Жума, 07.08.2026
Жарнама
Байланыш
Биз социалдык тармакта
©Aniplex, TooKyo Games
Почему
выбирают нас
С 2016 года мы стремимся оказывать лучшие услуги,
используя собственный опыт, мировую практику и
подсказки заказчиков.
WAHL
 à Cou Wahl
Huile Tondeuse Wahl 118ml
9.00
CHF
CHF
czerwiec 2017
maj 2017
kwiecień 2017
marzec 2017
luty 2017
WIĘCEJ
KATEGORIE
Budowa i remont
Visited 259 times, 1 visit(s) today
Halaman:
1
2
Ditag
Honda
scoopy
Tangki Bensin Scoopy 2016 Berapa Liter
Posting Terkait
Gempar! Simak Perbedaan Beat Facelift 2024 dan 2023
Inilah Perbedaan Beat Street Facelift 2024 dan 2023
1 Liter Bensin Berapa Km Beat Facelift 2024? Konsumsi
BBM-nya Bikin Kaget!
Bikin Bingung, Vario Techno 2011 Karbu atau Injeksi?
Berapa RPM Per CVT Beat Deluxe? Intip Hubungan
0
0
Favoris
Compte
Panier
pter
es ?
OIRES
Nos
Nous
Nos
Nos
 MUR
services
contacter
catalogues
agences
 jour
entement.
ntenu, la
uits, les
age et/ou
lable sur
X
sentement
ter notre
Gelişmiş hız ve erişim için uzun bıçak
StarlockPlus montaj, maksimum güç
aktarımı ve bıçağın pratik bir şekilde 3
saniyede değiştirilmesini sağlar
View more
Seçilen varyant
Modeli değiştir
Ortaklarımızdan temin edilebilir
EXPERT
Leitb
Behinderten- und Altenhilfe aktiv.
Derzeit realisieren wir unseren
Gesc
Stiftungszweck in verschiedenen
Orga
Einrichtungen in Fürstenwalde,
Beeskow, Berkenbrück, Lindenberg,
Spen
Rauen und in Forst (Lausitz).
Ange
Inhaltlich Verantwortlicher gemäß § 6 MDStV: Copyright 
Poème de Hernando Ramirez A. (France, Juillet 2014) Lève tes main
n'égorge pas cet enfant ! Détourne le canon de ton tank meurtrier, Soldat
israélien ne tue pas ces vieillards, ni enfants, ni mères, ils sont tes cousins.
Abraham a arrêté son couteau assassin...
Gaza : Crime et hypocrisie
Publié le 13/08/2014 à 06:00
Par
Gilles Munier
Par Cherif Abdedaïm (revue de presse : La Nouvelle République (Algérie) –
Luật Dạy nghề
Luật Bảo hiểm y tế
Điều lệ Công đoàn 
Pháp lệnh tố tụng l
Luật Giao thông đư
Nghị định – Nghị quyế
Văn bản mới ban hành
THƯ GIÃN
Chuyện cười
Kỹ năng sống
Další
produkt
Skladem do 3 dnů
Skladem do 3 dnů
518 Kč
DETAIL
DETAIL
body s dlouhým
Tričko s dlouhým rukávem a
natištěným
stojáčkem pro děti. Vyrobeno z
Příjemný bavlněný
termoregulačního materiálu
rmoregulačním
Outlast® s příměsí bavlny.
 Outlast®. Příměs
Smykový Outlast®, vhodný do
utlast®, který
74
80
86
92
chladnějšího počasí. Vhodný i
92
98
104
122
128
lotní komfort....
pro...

* * * *

◆ **TASK PROMPT**: Copy all of the data exactly. Skip nothing.

◆ **TASK RESPONSE**:
Жума, 07.08.2026
Жарнама
Байланыш
Биз социалдык тармакта
©Aniplex, TooKyo Games
Почему
выбирают нас
С 2016 года мы стремимся оказывать лучшие услуги,
используя собственный опыт, мировую практику и
подсказки заказчиков.
WAHL
 à Cou Wahl
Huile Tondeuse Wahl 118ml
9.00
CHF
CHF
czerwiec 2017
maj 2017
kwiecień 2017
marzec 2017
luty 2017
WIĘCEJ
KATEGORIE
Budowa i remont
Visited 259 times, 1 visit(s) today
Halaman:
1
2
Ditag
Honda
scoopy
Tangki Bensin Scoopy 2016 Berapa Liter
Posting Terkait
Gempar! Simak Perbedaan Beat Facelift 2024 dan 2023
Inilah Perbedaan Beat Street Facelift 2024 dan 2023
1 Liter Bensin Berapa Km Beat Facelift 2024? Konsumsi
BBM-nya Bikin Kaget!
Bikin Bingung, Vario Techno 2011 Karbu atau Injeksi?
Berapa RPM Per CVT Beat Deluxe? Intip Hubungan
0
0
Favoris
Compte
Panier
pter
es ?
OIRES
Nos
Nous
Nos
Nos
 MUR
services
contacter
catalogues
agences
 jour
entement.
ntenu, la
uits, les
age et/ou
lable sur
X
sentement
ter notre
Gelişmiş hız ve erişim için uzun bıçak
StarlockPlus montaj, maksimum güç
aktarımı ve bıçağın pratik bir şekilde 3
saniyede değiştirilmesini sağlar
View more
Seçilen varyant
Modeli değiştir
Ortaklarımızdan temin edilebilir
EXPERT
Leitb
Behinderten- und Altenhilfe aktiv.
Derzeit realisieren wir unseren
Gesc
Stiftungszweck in verschiedenen
Orga
Einrichtungen in Fürstenwalde,
Beeskow, Berkenbrück, Lindenberg,
Spen
Rauen und in Forst (Lausitz).
Ange
Inhaltlich Verantwortlicher gemäß § 6 MDStV: Copyright 
Poème de Hernando Ramirez A. (France, Juillet 2014) Lève tes main
n'égorge pas cet enfant ! Détourne le canon de ton tank meurtrier, Soldat
israélien ne tue pas ces vieillards, ni enfants, ni mères, ils sont tes cousins.
Abraham a arrêté son couteau assassin...
Gaza : Crime et hypocrisie
Publié le 13/08/2014 à 06:00
Par
Gilles Munier
Par Cherif Abdedaïm (revue de presse : La Nouvelle République (Algérie) –
Luật Dạy nghề
Luật Bảo hiểm y tế
Điều lệ Công đoàn 
Pháp lệnh tố tụng l
Luật Giao thông đư
Nghị định – Nghị quyế
Văn bản mới ban hành
THƯ GIÃN
Chuyện cười
Kỹ năng sống
Další
produkt
Skladem do 3 dnů
Skladem do 3 dnů
518 Kč
DETAIL
DETAIL
body s dlouhým
Tričko s dlouhým rukávem a
natištěným
stojáčkem pro děti. Vyrobeno z
Příjemný bavlněný
termoregulačního materiálu
rmoregulačním
Outlast® s příměsí bavlny.
 Outlast®. Příměs
Smykový Outlast®, vhodný do
utlast®, který
74
80
86
92
chladnějšího počasí. Vhodný i
92
98
104
122
128
lotní komfort....
pro...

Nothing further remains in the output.